21 DECEMBER 2013. - Koninklijk besluit tot wijziging van het koninklijk besluit van 17 juli 2012 betreffende de dekking van de werkingskosten van de Nationale Bank van België verbonden aan het toezicht op financiële instellingen, tot uitvoering van artikel 12bis, § 4, van de wet van 22 februari 1998 tot vaststelling van het organiek statuut van de Nationale Bank van België
Art. 1-4
Artikel 1. In artikel 13 van het koninklijk besluit van 17 juli 2012 betreffende de dekking van de werkingskosten van de Nationale Bank van België verbonden aan het toezicht op financiële instellingen, tot uitvoering van artikel 12bis, § 4, van de wet van 22 februari 1998 tot vaststelling van het organiek statuut van de Nationale Bank van België, worden paragrafen 1 en 2, gewijzigd bij het koninklijk besluit van 1 oktober 2012, vervangen als volgt :
" § 1. De Belgische verrekeningsinstellingen en de in België gevestigde bijkantoren van buitenlandse verrekeningsinstellingen die op 1 januari over een vergunning beschikken krachtens artikel 36/25, § 2, van de wet van 22 februari 1998 tot vaststelling van het organiek statuut van de Nationale Bank van België, betalen jaarlijks een bijdrage van 200.000 EUR.

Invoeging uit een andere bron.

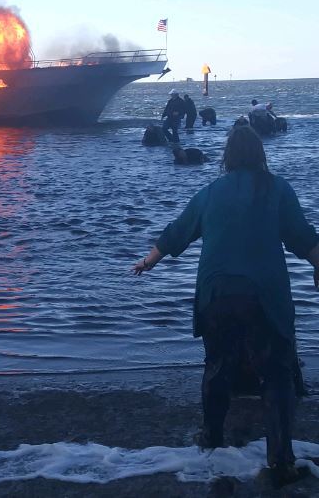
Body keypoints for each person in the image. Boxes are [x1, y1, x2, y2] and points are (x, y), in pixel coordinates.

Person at [133, 126, 319, 485]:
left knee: (218, 365)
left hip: (216, 292)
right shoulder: (277, 188)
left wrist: (148, 261)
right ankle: (280, 459)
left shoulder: (210, 192)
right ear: (260, 154)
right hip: (264, 294)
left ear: (227, 157)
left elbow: (178, 231)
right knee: (277, 373)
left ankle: (212, 438)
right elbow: (302, 236)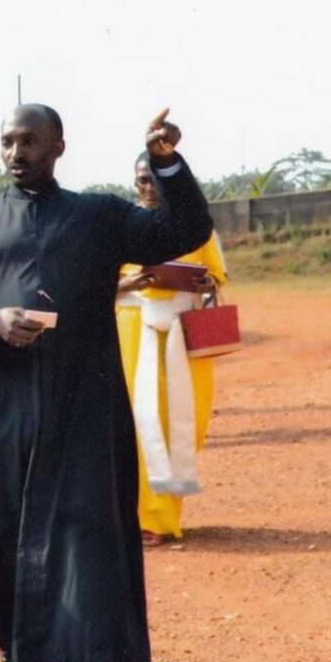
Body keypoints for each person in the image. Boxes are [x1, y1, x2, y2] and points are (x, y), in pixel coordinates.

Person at [0, 106, 213, 662]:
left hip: (80, 402)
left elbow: (185, 226)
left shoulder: (99, 216)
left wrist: (164, 159)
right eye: (7, 141)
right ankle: (17, 637)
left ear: (58, 146)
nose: (15, 151)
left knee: (68, 535)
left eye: (29, 140)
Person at [117, 153, 228, 547]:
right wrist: (131, 284)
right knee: (136, 421)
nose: (147, 187)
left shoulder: (197, 228)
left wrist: (203, 284)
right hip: (132, 333)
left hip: (183, 334)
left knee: (180, 420)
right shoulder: (122, 226)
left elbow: (216, 277)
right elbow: (99, 282)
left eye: (153, 180)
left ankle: (164, 515)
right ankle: (142, 518)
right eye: (140, 180)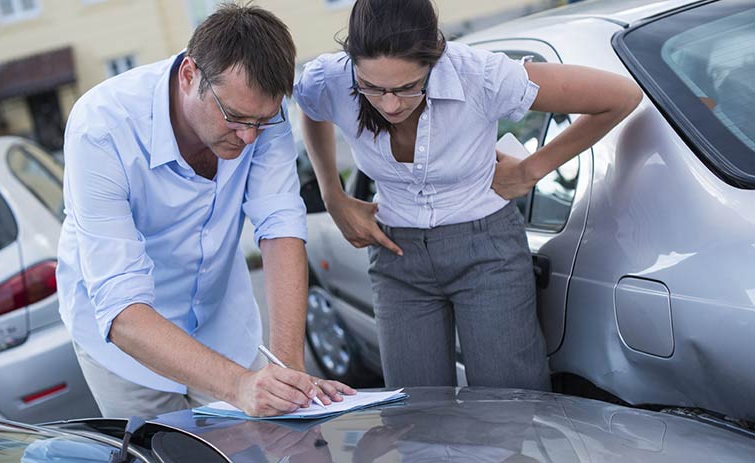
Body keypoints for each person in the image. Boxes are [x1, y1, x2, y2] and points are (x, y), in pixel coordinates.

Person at [294, 0, 642, 389]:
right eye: (373, 88)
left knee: (510, 408)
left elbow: (620, 96)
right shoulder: (330, 78)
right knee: (418, 415)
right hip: (397, 260)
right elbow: (311, 107)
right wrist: (332, 194)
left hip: (487, 254)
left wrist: (531, 169)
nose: (390, 104)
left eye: (407, 87)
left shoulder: (481, 75)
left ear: (434, 59)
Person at [57, 4, 354, 419]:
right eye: (234, 118)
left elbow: (281, 226)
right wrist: (239, 385)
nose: (249, 137)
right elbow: (121, 308)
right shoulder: (101, 128)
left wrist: (288, 371)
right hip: (127, 349)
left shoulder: (260, 115)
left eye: (261, 121)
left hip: (223, 324)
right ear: (188, 75)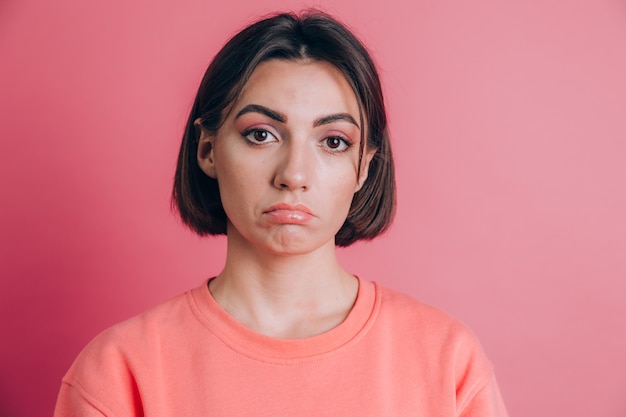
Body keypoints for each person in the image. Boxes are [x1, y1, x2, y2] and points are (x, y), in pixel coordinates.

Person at [54, 10, 508, 416]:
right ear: (208, 149)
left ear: (364, 168)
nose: (294, 174)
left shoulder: (447, 360)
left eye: (333, 141)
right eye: (261, 134)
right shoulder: (118, 372)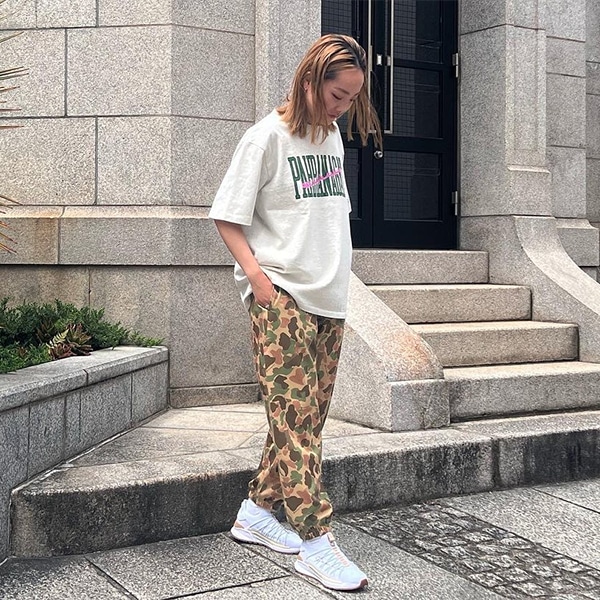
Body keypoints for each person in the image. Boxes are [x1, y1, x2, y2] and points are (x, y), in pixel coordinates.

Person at [209, 33, 381, 592]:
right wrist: (259, 282)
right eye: (337, 95)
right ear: (310, 81)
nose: (343, 108)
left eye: (351, 98)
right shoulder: (265, 138)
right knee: (297, 422)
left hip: (329, 297)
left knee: (303, 419)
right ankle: (315, 540)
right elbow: (227, 216)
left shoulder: (329, 138)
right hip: (281, 295)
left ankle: (256, 513)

De in België gevestigde bijkantoren van buitenlandse kredietinstellingen, die voor hun diensten als verrekeningsinstelling op 1 januari onderworpen zijn aan het toezicht bedoeld in artikel 36/25 van de wet van 22 februari 1998 tot vaststelling van het organiek statuut van de Nationale Bank van België, betalen jaarlijks een bijdrage van 200.000 EUR.
De niet in België gevestigde buitenlandse verrekeningsinstellingen, die voor hun diensten als verrekeningsinstelling op 1 januari onderworpen zijn aan het toezicht bedoeld in artikel 36/25 van de wet van 22 februari 1998 tot vaststelling van het organiek statuut van de Nationale Bank van België, betalen jaarlijks een bijdrage van 200.000 EUR. Geen bijdrage is verschuldigd indien de betrokken instelling een bijdrage aan de Bank betaalt voor een bijkantoor in België.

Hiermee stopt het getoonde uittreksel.